Exercise
Will you write out, with no changes, the rows below from the very first line up to and including the line containing "mas a de todos"?

Task inputs
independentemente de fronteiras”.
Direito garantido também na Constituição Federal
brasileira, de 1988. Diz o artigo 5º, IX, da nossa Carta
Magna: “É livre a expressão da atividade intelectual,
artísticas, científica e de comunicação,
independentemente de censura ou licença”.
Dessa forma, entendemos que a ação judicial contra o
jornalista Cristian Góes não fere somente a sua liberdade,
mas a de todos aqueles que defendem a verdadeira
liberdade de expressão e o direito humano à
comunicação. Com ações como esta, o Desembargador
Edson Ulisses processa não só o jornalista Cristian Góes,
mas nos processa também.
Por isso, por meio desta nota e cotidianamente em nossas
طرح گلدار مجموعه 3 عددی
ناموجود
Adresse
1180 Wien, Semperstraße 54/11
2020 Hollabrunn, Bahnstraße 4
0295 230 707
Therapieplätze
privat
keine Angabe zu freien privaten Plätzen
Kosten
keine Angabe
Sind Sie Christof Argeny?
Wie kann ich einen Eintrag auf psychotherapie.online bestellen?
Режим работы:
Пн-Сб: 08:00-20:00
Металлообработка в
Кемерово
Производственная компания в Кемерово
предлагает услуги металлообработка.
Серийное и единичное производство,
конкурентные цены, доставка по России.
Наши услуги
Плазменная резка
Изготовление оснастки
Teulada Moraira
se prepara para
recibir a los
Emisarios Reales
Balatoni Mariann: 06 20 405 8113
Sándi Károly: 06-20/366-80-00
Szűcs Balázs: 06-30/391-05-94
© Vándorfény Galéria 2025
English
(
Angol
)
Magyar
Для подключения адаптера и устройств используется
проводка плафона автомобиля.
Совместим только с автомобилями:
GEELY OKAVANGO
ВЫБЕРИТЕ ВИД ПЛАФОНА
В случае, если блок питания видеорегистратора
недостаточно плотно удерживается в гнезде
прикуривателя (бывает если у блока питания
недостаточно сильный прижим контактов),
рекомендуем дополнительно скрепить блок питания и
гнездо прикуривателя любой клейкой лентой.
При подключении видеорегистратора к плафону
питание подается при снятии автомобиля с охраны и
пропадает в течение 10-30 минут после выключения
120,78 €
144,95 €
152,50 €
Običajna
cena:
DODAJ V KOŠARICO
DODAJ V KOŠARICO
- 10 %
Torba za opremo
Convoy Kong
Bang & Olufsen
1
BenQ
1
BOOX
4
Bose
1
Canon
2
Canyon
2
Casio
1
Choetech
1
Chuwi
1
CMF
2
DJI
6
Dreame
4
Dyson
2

Final answer
independentemente de fronteiras”.
Direito garantido também na Constituição Federal
brasileira, de 1988. Diz o artigo 5º, IX, da nossa Carta
Magna: “É livre a expressão da atividade intelectual,
artísticas, científica e de comunicação,
independentemente de censura ou licença”.
Dessa forma, entendemos que a ação judicial contra o
jornalista Cristian Góes não fere somente a sua liberdade,
mas a de todos aqueles que defendem a verdadeira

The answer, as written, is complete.